The 8-mile stretch of the highway is one of the most heavily traveled roads in the North Country.
It's also popular among cyclists, both athletes and commuters.
But as Chris Morris reports, the state Department of Transportation says there are no plans to widen the road to include bike lanes.
At a recent meeting of the North Elba town board, Code Enforcement Officer Jim Morganson called for DOT to include bike lanes when Route 86 gets repaved later this spring. “I have curiosity if you’ve gotten any feedback regarding the addition of bike lanes from here to Saranac Lake or on Old Military Road,” he said.
Morganson says he’s glad the state is finally fixing up the road, which has been neglected for years. But he’s also been “a proponent of taking it a step further,” which means including extra room for bike lanes.
The state confirmed recently that it plans to mill and repave Route 86 between the two villages. The project was originally scheduled to take place last year, but DOT had to delay it so it could repair roads and bridges damaged by Tropical Storm Irene.

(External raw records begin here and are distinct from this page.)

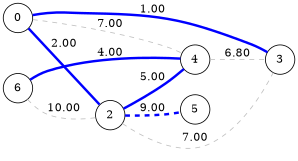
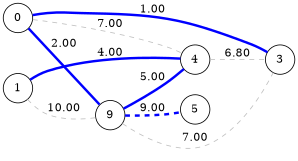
  graph {
    fontname="DejaVu Serif"
    rankdir=LR
    splines=true
    node [fontname="DejaVu Serif" shape=circle]
    edge [color=blue fontname="DejaVu Serif" penwidth=3 style=dashed]
    0
-   2
+   2 [label=9]
    3
    4
-   1 [label=6]
+   1
    5
    0 -- 2 [label=2.00 style=""]
    0 -- 3 [label=1.00 style=""]
    0 -- 4 [color=gray label=7.00 penwidth=""]
    2 -- 3 [color=gray label=7.00 penwidth=""]
    2 -- 4 [label=5.00 style=""]
    2 -- 5 [label=9.00]
    4 -- 3 [color=gray label=6.80 penwidth=""]
    1 -- 2 [color=gray label=10.00 penwidth=""]
    1 -- 4 [label=4.00 style=""]
  }
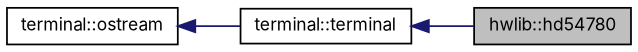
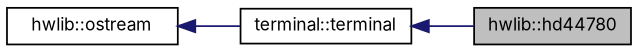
  digraph {
    fontname=Inter
    rankdir=LR
    node [color=black fillcolor=white fontname=Inter fontsize=10 shape=record style=filled]
    edge [color=midnightblue dir=back fontname=Inter fontsize=10 labelfontname=Helvetica labelfontsize=10 style=solid]
-   n1 [fillcolor=grey75 fontcolor=black height=0.2 label="hwlib::hd54780" width=0.4]
+   n1 [fillcolor=grey75 fontcolor=black height=0.2 label="hwlib::hd44780" width=0.4]
    n2 [height=0.2 label="terminal::terminal" width=0.4]
-   n3 [height=0.2 label="terminal::ostream" width=0.4]
+   n3 [height=0.2 label="hwlib::ostream" width=0.4]
    n2 -> n1
    n3 -> n2
  }
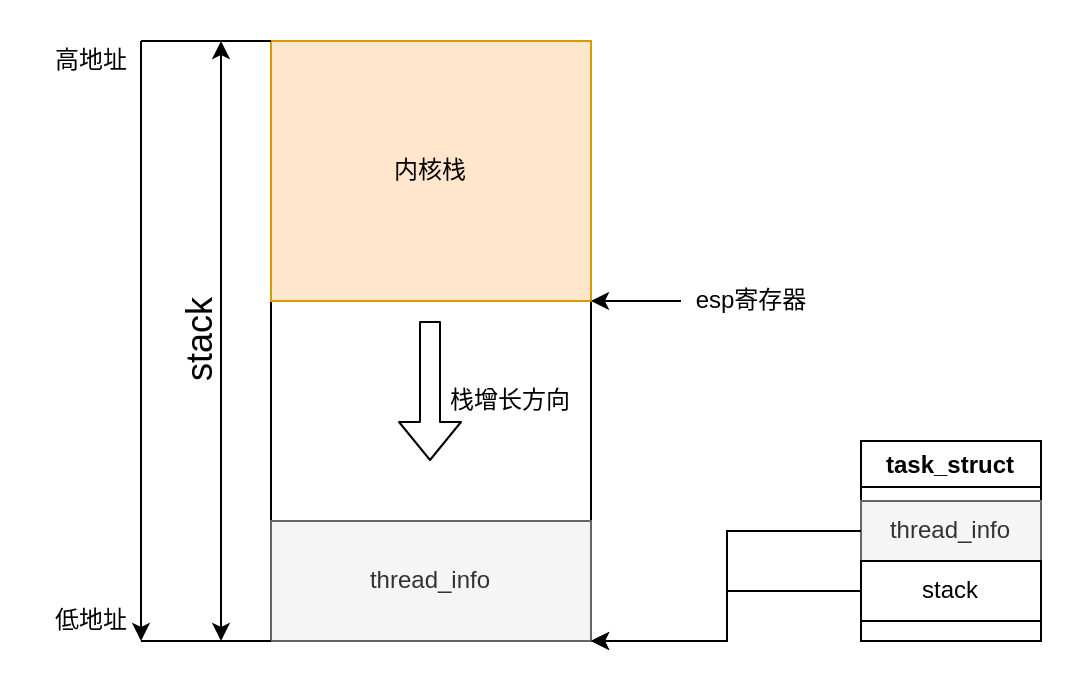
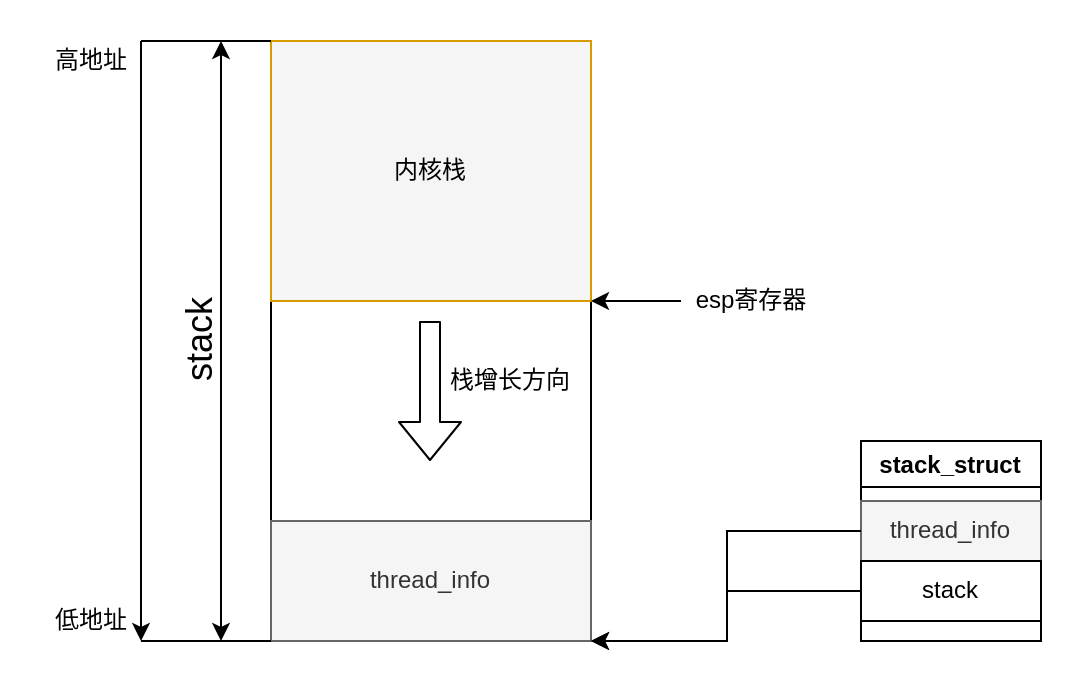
  <mxCell id="0" />
  <mxCell id="1" parent="0" />
  <mxCell id="2" value="" style="rounded=0;whiteSpace=wrap;html=1;" vertex="1" parent="1"><mxGeometry x="135" y="20" width="160" height="300" as="geometry" /></mxCell>
  <mxCell id="3" value="thread_info" style="rounded=0;whiteSpace=wrap;html=1;fillColor=#f5f5f5;strokeColor=#666666;fontColor=#333333;" vertex="1" parent="1"><mxGeometry x="135" y="260" width="160" height="60" as="geometry" /></mxCell>
- <mxCell id="4" value="内核栈" style="rounded=0;whiteSpace=wrap;html=1;fillColor=#ffe6cc;strokeColor=#d79b00;" vertex="1" parent="1"><mxGeometry x="135" y="20" width="160" height="130" as="geometry" /></mxCell>
+ <mxCell id="4" value="内核栈" style="rounded=0;whiteSpace=wrap;html=1;fillColor=#f5f5f5;strokeColor=#d79b00;" vertex="1" parent="1"><mxGeometry x="135" y="20" width="160" height="130" as="geometry" /></mxCell>
  <mxCell id="5" value="" style="shape=flexArrow;endArrow=classic;html=1;" edge="1" parent="1"><mxGeometry width="50" height="50" relative="1" as="geometry"><mxPoint x="214.5" y="160" as="sourcePoint" /><mxPoint x="214.5" y="230" as="targetPoint" /></mxGeometry></mxCell>
  <mxCell id="6" value="" style="endArrow=none;html=1;" edge="1" parent="1"><mxGeometry width="50" height="50" relative="1" as="geometry"><mxPoint x="70" y="20" as="sourcePoint" /><mxPoint x="135" y="20" as="targetPoint" /></mxGeometry></mxCell>
  <mxCell id="7" value="" style="endArrow=none;html=1;entryX=0;entryY=1;entryDx=0;entryDy=0;" edge="1" parent="1" target="2"><mxGeometry width="50" height="50" relative="1" as="geometry"><mxPoint x="70" y="320" as="sourcePoint" /><mxPoint x="120" y="310" as="targetPoint" /></mxGeometry></mxCell>
  <mxCell id="8" value="" style="endArrow=classic;startArrow=classic;html=1;" edge="1" parent="1"><mxGeometry width="50" height="50" relative="1" as="geometry"><mxPoint x="110" y="320" as="sourcePoint" /><mxPoint x="110" y="20" as="targetPoint" /></mxGeometry></mxCell>
  <mxCell id="9" value="&lt;font style=&quot;font-size: 18px&quot;&gt;stack&lt;/font&gt;" style="text;html=1;align=center;verticalAlign=middle;resizable=0;points=[];autosize=1;strokeColor=none;rotation=-90;" vertex="1" parent="1"><mxGeometry x="70" y="160" width="60" height="20" as="geometry" /></mxCell>
  <mxCell id="10" value="" style="endArrow=classic;html=1;" edge="1" parent="1"><mxGeometry width="50" height="50" relative="1" as="geometry"><mxPoint x="70" y="20" as="sourcePoint" /><mxPoint x="70" y="320" as="targetPoint" /></mxGeometry></mxCell>
  <mxCell id="11" value="高地址" style="text;html=1;align=center;verticalAlign=middle;resizable=0;points=[];autosize=1;strokeColor=none;" vertex="1" parent="1"><mxGeometry x="20" y="20" width="50" height="20" as="geometry" /></mxCell>
  <mxCell id="12" value="低地址" style="text;html=1;align=center;verticalAlign=middle;resizable=0;points=[];autosize=1;strokeColor=none;" vertex="1" parent="1"><mxGeometry x="20" y="300" width="50" height="20" as="geometry" /></mxCell>
- <mxCell id="13" value="栈增长方向" style="text;html=1;strokeColor=none;fillColor=none;align=center;verticalAlign=middle;whiteSpace=wrap;rounded=0;" vertex="1" parent="1"><mxGeometry x="220" y="190" width="70" height="20" as="geometry" /></mxCell>
+ <mxCell id="13" value="栈增长方向" style="text;html=1;strokeColor=none;fillColor=none;align=center;verticalAlign=middle;whiteSpace=wrap;rounded=0;" vertex="1" parent="1"><mxGeometry x="220" y="180" width="70" height="20" as="geometry" /></mxCell>
  <mxCell id="14" value="" style="endArrow=classic;html=1;entryX=1;entryY=1;entryDx=0;entryDy=0;" edge="1" parent="1" target="4"><mxGeometry width="50" height="50" relative="1" as="geometry"><mxPoint x="340" y="150" as="sourcePoint" /><mxPoint x="510" y="150" as="targetPoint" /></mxGeometry></mxCell>
  <mxCell id="15" value="esp寄存器" style="text;html=1;align=center;verticalAlign=middle;resizable=0;points=[];autosize=1;strokeColor=none;" vertex="1" parent="1"><mxGeometry x="340" y="140" width="70" height="20" as="geometry" /></mxCell>
- <mxCell id="16" value="task_struct" style="swimlane;" vertex="1" parent="1"><mxGeometry x="430" y="220" width="90" height="100" as="geometry" /></mxCell>
+ <mxCell id="16" value="stack_struct" style="swimlane;" vertex="1" parent="1"><mxGeometry x="430" y="220" width="90" height="100" as="geometry" /></mxCell>
  <mxCell id="17" value="thread_info" style="rounded=0;whiteSpace=wrap;html=1;fillColor=#f5f5f5;strokeColor=#666666;fontColor=#333333;" vertex="1" parent="16"><mxGeometry y="30" width="90" height="30" as="geometry" /></mxCell>
  <mxCell id="18" value="stack" style="rounded=0;whiteSpace=wrap;html=1;" vertex="1" parent="16"><mxGeometry y="60" width="90" height="30" as="geometry" /></mxCell>
  <mxCell id="19" style="edgeStyle=orthogonalEdgeStyle;rounded=0;orthogonalLoop=1;jettySize=auto;html=1;exitX=0;exitY=0.5;exitDx=0;exitDy=0;entryX=1;entryY=1;entryDx=0;entryDy=0;" edge="1" parent="1" source="17" target="2"><mxGeometry relative="1" as="geometry"><Array as="points"><mxPoint x="363" y="265" /><mxPoint x="363" y="320" /></Array></mxGeometry></mxCell>
  <mxCell id="20" style="edgeStyle=orthogonalEdgeStyle;rounded=0;orthogonalLoop=1;jettySize=auto;html=1;exitX=0;exitY=0.5;exitDx=0;exitDy=0;entryX=1;entryY=1;entryDx=0;entryDy=0;" edge="1" parent="1" source="18" target="2"><mxGeometry relative="1" as="geometry"><Array as="points"><mxPoint x="363" y="295" /><mxPoint x="363" y="320" /></Array></mxGeometry></mxCell>
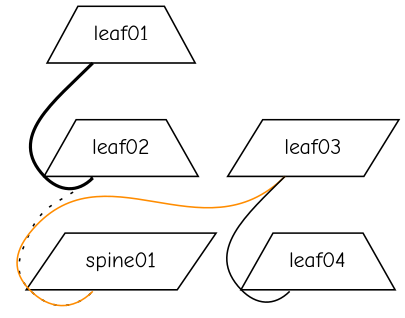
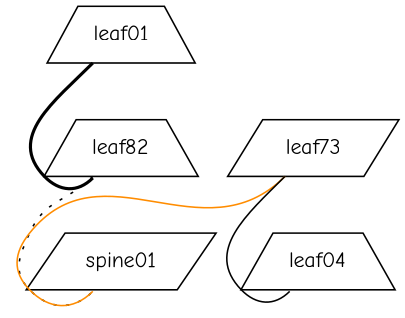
  graph {
    fontname="Comic Neue"
    node [config="./helper_scripts/config_switch.sh" fontname="Comic Neue" memory=768 os="CumulusCommunity/cumulus-vx" shape=trapezium version="3.4.3"]
    edge [color=black fontname="Comic Neue" headport=swp49 style=solid tailport=swp49]
    leaf01 [os="bento/ubuntu-16.04"]
-   leaf02
+   leaf02 [label=leaf82]
    spine01 [shape=parallelogram config="" memory="" os="" version=""]
-   leaf03 [shape=parallelogram]
+   leaf03 [shape=parallelogram label=leaf73]
    leaf04
    leaf01 -- leaf02 [style=bold]
    leaf02 -- spine01 [headport=swp2 style=dotted tailport=swp51]
    leaf03 -- spine01 [color=darkorange headport=swp3 tailport=swp51]
    leaf03 -- leaf04
  }
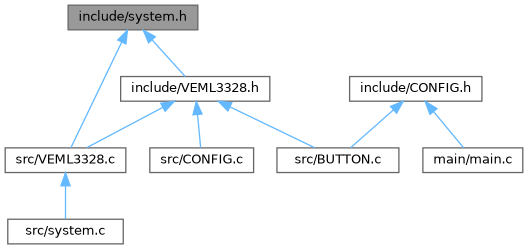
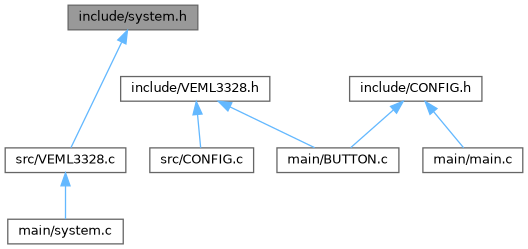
  digraph {
    node [color=grey40 fillcolor=white fontname=Helvetica fontsize=10 shape=box style=filled]
    edge [color=steelblue1 dir=back fontname=Helvetica fontsize=10 labelfontname=Helvetica labelfontsize=10 style=solid]
    n1 [color=gray40 fillcolor=grey60 fontcolor=black height=0.2 label="include/system.h" width=0.4]
    n2 [height=0.2 label="include/VEML3328.h" width=0.4]
    n3 [height=0.2 label="src/VEML3328.c" width=0.4]
    n4 [height=0.2 label="src/CONFIG.c" width=0.4]
-   n5 [height=0.2 label="src/BUTTON.c" width=0.4]
-   n6 [height=0.2 label="src/system.c" width=0.4]
+   n5 [height=0.2 label="main/BUTTON.c" width=0.4]
+   n6 [height=0.2 label="main/system.c" width=0.4]
    n7 [height=0.2 label="include/CONFIG.h" width=0.4]
    n8 [height=0.2 label="main/main.c" width=0.4]
-   n1 -> n2
    n1 -> n3
-   n2 -> n3
    n2 -> n4
    n2 -> n5
    n3 -> n6
    n7 -> n5
    n7 -> n8
  }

Town board members unanimously passed a resolution asking the DOT to put a 5-foot-wide bike lane on Route 86.
North Elba Supervisor Roby Politi says lobbying by officials in Lake Placid and Saranac Lake helped convince the state to fix Route 86. He’s not certain if that same sort of lobbying will get the state to add bike lanes. “I hope it happens, but I can’t tell you for sure,” he said. “I wish I could pick up the phone and say, ‘Hey, you putting bike lanes in?’ It’s not that easy.”
In fact, it sounds like DOT has no intention of widening the road to include the lanes.
DOT spokeswoman Carl Breen said in an email that additional lanes won’t be part of the upcoming project. But she did leave the door open, saying “building bike lanes could be considered as part of a more in-depth reconstruction in the future.”
Politi says the Tri-Lakes were lucky that the state opted to invest money in its highways here. DOT will also repave a stretch of road between Lake Placid and Wilmington, as well parts of state Route 30 in the towns of Brighton and Tupper Lake. “This area was probably pretty lucky in having those two roads chosen for refurbishing,” Politi said.
Politi says state officials drove along Route 86 and recognized that it was becoming a dangerous section of highway.